TEXT FOR ANALYSIS:
════════════════

LiveHoods: Using Social Media and Machine-Learning to Study Cities
April 19, 2012 11:17 AM   Subscribe

LiveHoods: Using Social Media and Machine-Learning to Study Cities
Our research hypothesis is that the character of an urban area is defined not just by the the types of places found there, but also by the people that make it part of their daily life. To explore this idea, we use data from approximately 18 million check-ins collected from the location-based social network foursquare, and apply clustering algorithms to discover the different areas of the city.

We currently have LiveHood maps for NYC, SFBay area, and Pittsburgh. We're working on adding more cities. Would love to hear your ideas for how to improve the site, in terms of other kinds of analytics you'd like to see, top N lists (e.g. top 10 places most visited or top 5 places people travel the furthest to go to), places where the livehoods don't make sense to you, and so on.
Role: Faculty Advisor
posted by jasonhong (1 comment total)
This project was posted to MetaFilter by Potomac Avenue on April 20, 2012: The character of an urban area

This is really great. Makes me think how interesting it would be if there were a legal and ethical way to access gps data from individuals considering the check-in data is just acting as a substitute.

════════════════

SOURCE INFORMATION:
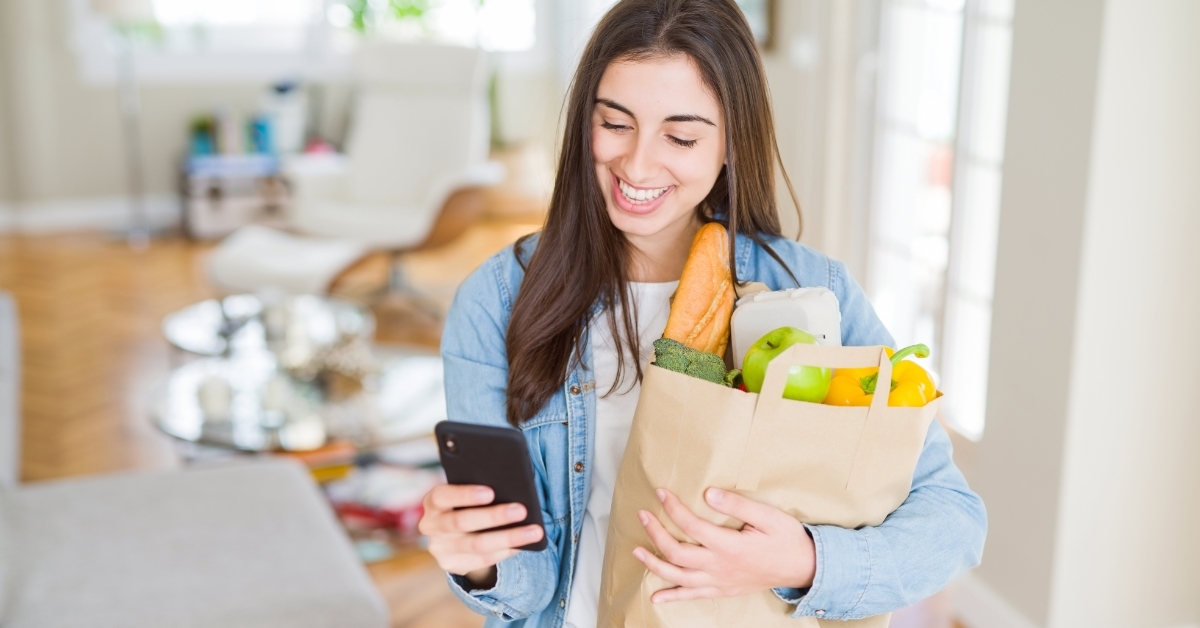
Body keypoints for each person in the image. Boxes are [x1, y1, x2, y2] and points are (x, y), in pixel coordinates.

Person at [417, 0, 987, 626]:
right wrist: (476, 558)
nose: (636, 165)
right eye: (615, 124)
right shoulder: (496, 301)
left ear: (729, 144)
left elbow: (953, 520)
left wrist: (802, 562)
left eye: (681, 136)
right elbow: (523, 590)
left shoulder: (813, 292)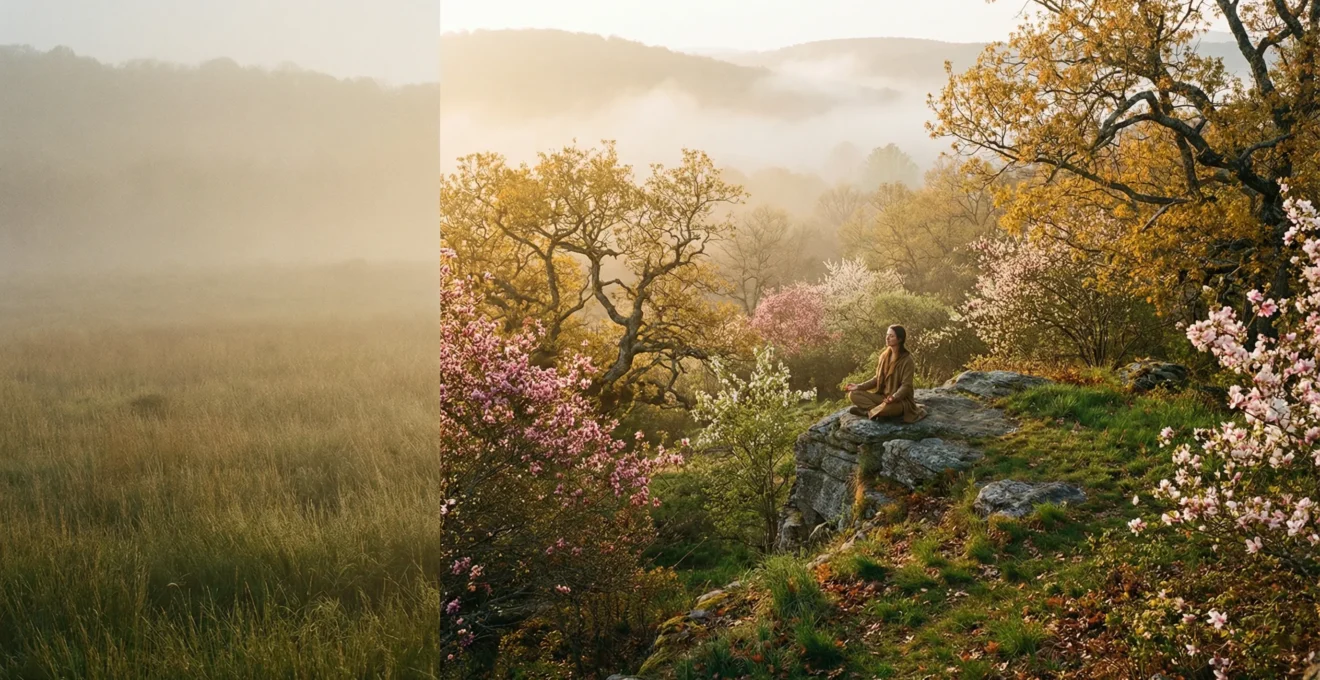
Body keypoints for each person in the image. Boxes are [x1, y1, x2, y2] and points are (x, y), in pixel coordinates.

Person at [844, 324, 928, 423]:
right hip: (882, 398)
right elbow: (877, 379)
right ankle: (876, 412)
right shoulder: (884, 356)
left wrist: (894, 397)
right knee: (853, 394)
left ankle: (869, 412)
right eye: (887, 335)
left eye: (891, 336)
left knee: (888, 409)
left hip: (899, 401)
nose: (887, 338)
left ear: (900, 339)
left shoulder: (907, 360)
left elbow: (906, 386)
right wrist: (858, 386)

════════════════

WHAT YOU WILL DO:
1: Using the post about LiveHoods, decide whether each statement agrees with it: (a) the check-in data came from foursquare; (b) LiveHood maps are currently available for Chicago; (c) jasonhong posted the project to MetaFilter. Answer yes or no for each, and quote the words from the post that decide it.
2: Extend the post about LiveHoods past its final sentence.
The records have no connection to the post about LiveHoods.

EXERCISE RESULTS:
1:
(a) Yes: "collected from the location-based social network foursquare"
(b) No: "We currently have LiveHood maps for NYC, SFBay area, and Pittsburgh."
(c) No: "This project was posted to MetaFilter by Potomac Avenue on April 20, 2012"

2:
You've already added tons of interesting analytics (related livehoods, pulses, composition), but I have a couple suggestions since you're looking for them:

Perhaps you could include information about which check-in locations within each livehood are visited most frequently by individuals who most frequently check-in within other livehoods. That could provide a rough indication of what establishments are pulling in people from all over the city (and might be anchoring the activity of that livehood). I'm guessing it would probably match the top five places pretty frequently, but it might not always, so that could be interesting.

It would be cool to see a city overview. What livehoods city-wide are most active on each day and at each hour?

Also, how does composition and popularity change at different times city-wide and within different livehoods?

How exactly is the "Top five unique things to do here" calculated? You might consider adding a blurb in about that.

Finally, I have to throw my vote in for Long Beach, CA next, because I live here. And, as that's probably a long shot, my second vote would be for LA.